March 1, 2017
If there ever was a tech revolution that is impacting every corner of the world, it is fintech. Traditional financial institutions are being forced to re-think their products and services. Previously unbanked individuals are now getting banked through mobile providers. Personal finance management is largely shifting online – you can get insured, invest in stocks or pay your bills through an app.
There is one big issue, however. As financial services and technology increasingly merge, threats from hackers also increase. Cybercrime in the area of financial services is highly attractive to hackers. In fact, the financial sector already has a larger amount of cybercrime than other industries, including governments.
The other issue, of course, is that governments are taking far more interest in privacy, security and consumer protection when it comes to fintech companies, and regulations are piling up. Here are the six areas fintech companies will need to address this year.
Closing the Gap Between Tech and Regulations
Currently, fintech cybersecurity is evolving rapidly, far faster than the regulatory climate is changing. Regulators and fintech innovators will begin to have far more communication. This will help prevent rapidly-composed regulation and, instead, promote that which protects consumers and includes safeguards that reduce risk and minimize damage if a breach occurs.

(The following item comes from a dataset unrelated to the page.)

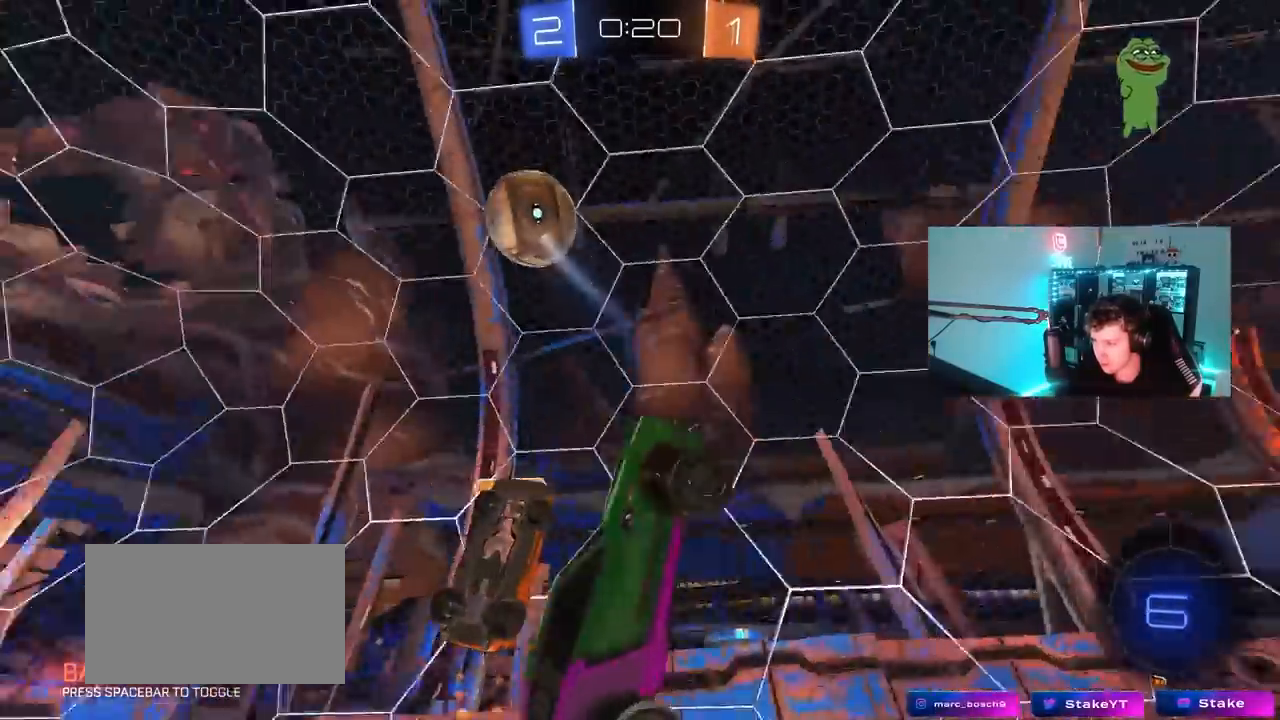
{"keys": ["d", "s"], "mouse": [], "mouse_move": "still", "events": [[117, "shift", "up"], [267, "s", "down"], [317, "a", "up"], [350, "d", "down"]]}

Fintech entrepreneurs would do well to actively participate in conversations with regulators at both the federal and state levels.
Greater Interfacing With Traditional Institutions Means Vulnerabilities
As fintech scale and develop their reputations, they will continue to establish connections with traditional financial services providers. The interfaces that are established between them create greater vulnerabilities for cybersecurity. Stringent testing during development phases of these interfaces will be critical. Google has already started addressing this issue with their recent security update, which will mark all HTTP connections on websites requesting payment data as not-secure, and thus encourage service providers to switch to HTTPS connections.
Delineation of Legal Liabilities
Recent class action suits over data breaches should alert all fintech enterprises to the levels of their liability when cybersecurity is not of prime concern. Encryption, data retention, and data disposal are now regulated by both state and FTC laws, and fintech enterprises need to not only conform to these regs but, as well, be prepared for audits and fines when gaps are discovered.
Another aspect of liability relates to informing consumers when data breaches have occurred. Fintech enterprises are obligated to inform according to state and federal guidelines. There will be greater scrutiny of processes for both detecting breaches and informing/warning customers and government agencies when they occur. The smart Fintech officers will also realize that breaches can be internal as well as external. And any U.S. fintech company doing business in the EU will have additional regulations regarding storage of personal data.
Best practices in maintaining cybersecurity and in conforming to all relevant regulations/laws mean that fintech companies should have a single executive officer dedicated to data security.
Caution With The Cloud
Fintech is ripe for cloud computing, but public clouds are now the target of data hackers. No fintech enterprise should consider public cloud services.
Machine Learning Will Play a Larger Role
Machine learning holds great promise for fintech enterprises, especially in the area of cybersecurity. But entrepreneurs are warned that total reliance on machine learning may cause a company to let down its guard and humans may have a difficult time identifying and understanding security weaknesses. The other threat is that hackers are also coming to rely on machine learning, creating somewhat of an arms race.
Unbanked People Still Provide Risk
Fintech is allowing people who have never banked before to have access to products and services without a physical facility to which they must travel. This is a good thing and an area of huge potential for fintech enterprises. The other side of the coin, however, is this. Newly banked people are not necessarily aware of the potential for security breaches and may be especially vulnerable to hackers. The need to educate this demographic is real and critical.
Fintech shows no sign of slowing down – it is just making a huge variety of financial products and services available to consumers who want convenience, speed and who have become dis-trustful of the traditional “big boys” and want to skip the middlemen and their fees. This is one sector, however, that cyber criminals have set their sights on, considering the huge amounts of financial gain. Cybersecurity for fintech will have to evolve and evolve rather quickly in order to win this “arms race.”